Assess alternate operating models. Most companies have a global business, but far fewer have developed a truly global IT operating model that supports the corporate strategy. A comprehensive review of the IT value chain should identify the level of sourcing, harmonization, consolidation, governance, and IT enablement necessary for each essential business capability. This review can lead to a new, more effective blueprint and architecture model for IT.

For example, managing and minimizing risk, which is especially important in downturns, depends heavily on getting the right data from the entire business to support timely decision making. Business and IT leaders must work together to design the data-management model that promotes the most effective data-driven decision processes.

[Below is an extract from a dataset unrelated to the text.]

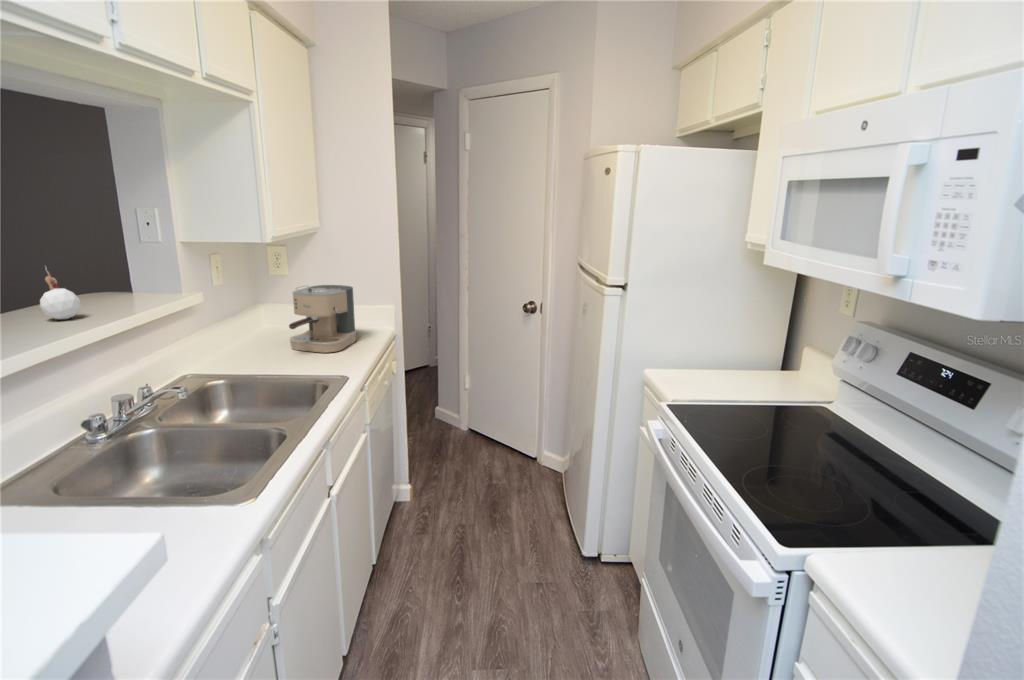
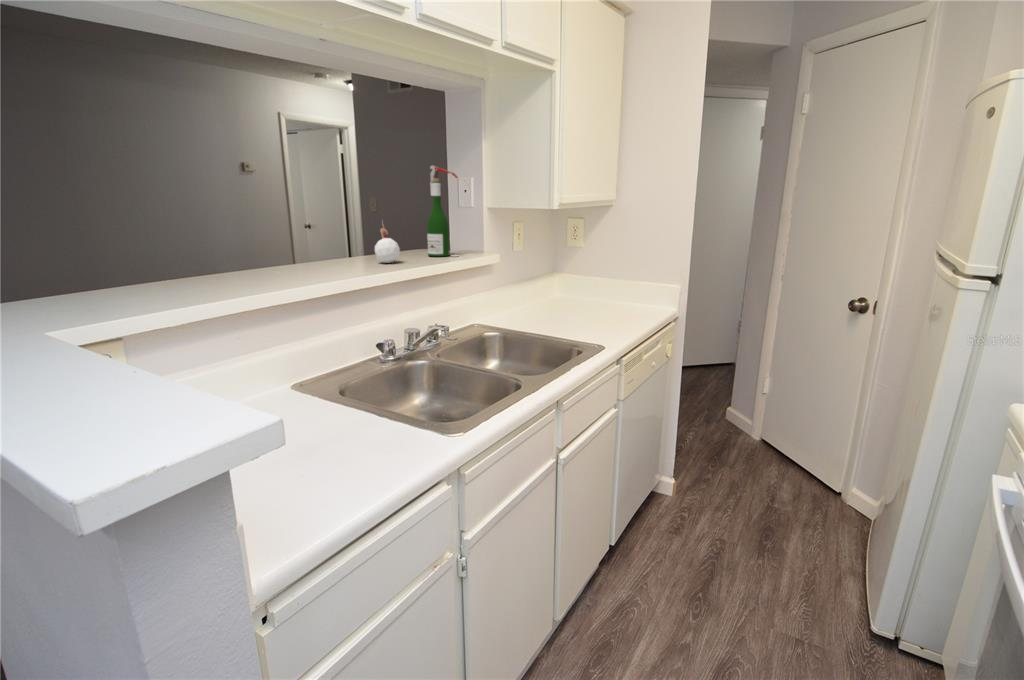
wine bottle: none [102,195,156,303] -> present [427,166,458,257]
coffee maker: present [289,285,356,353] -> none [564,256,635,323]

Shape the future. Business leaders should work closely with IT to explore investments in a wide range of emerging technologies that support new ways of working, such as using the Internet to cocreate products with customers and suppliers, online collaboration among employees, and data-driven management. New tools and processes can accelerate globalization in product development, find profitable niches in declining markets, and increase productivity.

The triggers for this more ambitious approach to architectural transformation can vary. At one manufacturing company, it was an acquisition. The company had just purchased another international business, vaulting the combined entity into the top five in its industry, with more than 20,000 employees and more than $13 billion in annual revenue. Looking to capitalize on this enhanced position, the company’s leaders realized that they couldn’t succeed with two different operating models relying on archaic information systems.

After defining a new, integrated global operating model for sales and distribution, the supply chain, product-life-cycle management, and postsales service, the company implemented it with a streamlined IT architecture. The impact was substantial. Among many other benefits, the company reduced the time required to quote special-bid prices by 90 percent and to create custom products by 80 percent.

The architectural transformation at a national oil company was sparked by its management’s desire to turn it into one of the world’s top oil and gas businesses. The company’s IT systems couldn’t support such growth. Too many systems were customized to local needs. Too few business processes were in compliance with company standards. Data were inconsistent from one business unit to another, so cross-divisional collaboration was arduous. And IT rarely matched best industry practices.

With a clear mandate from top management, IT and business leaders focused on core business objectives requiring a reformed architecture. Under the new plan, IT would support world-class processes, facilitate corporate-wide decision making by supplying better data, help the company develop better insights about customers, and provide an accurate and up-to-date view of its financial, managerial, and logistics position. The company is developing a unified information system to link all divisions and reviewing with greater discipline all requests for new IT projects. IT is exerting more control over critical functions such as finance, human resources, and sales.


The downturn gives IT and business leaders an important opportunity to collaborate in reducing costs and reshaping the IT architecture for competitive advantage. When companies look solely to the IT function to find savings, the results are often limited. A joint IT–business team can achieve much more.

Bringing IT and business leaders together can also help IT create new ways to make the business grow. Greater flexibility, faster times to market, and more efficient and effective business processes will outlast the downturn. For companies that see the present troubles as a chance not only to control their costs but also to reposition themselves for faster growth once the turnaround begins, restructuring the IT architecture can be among the most valuable moves.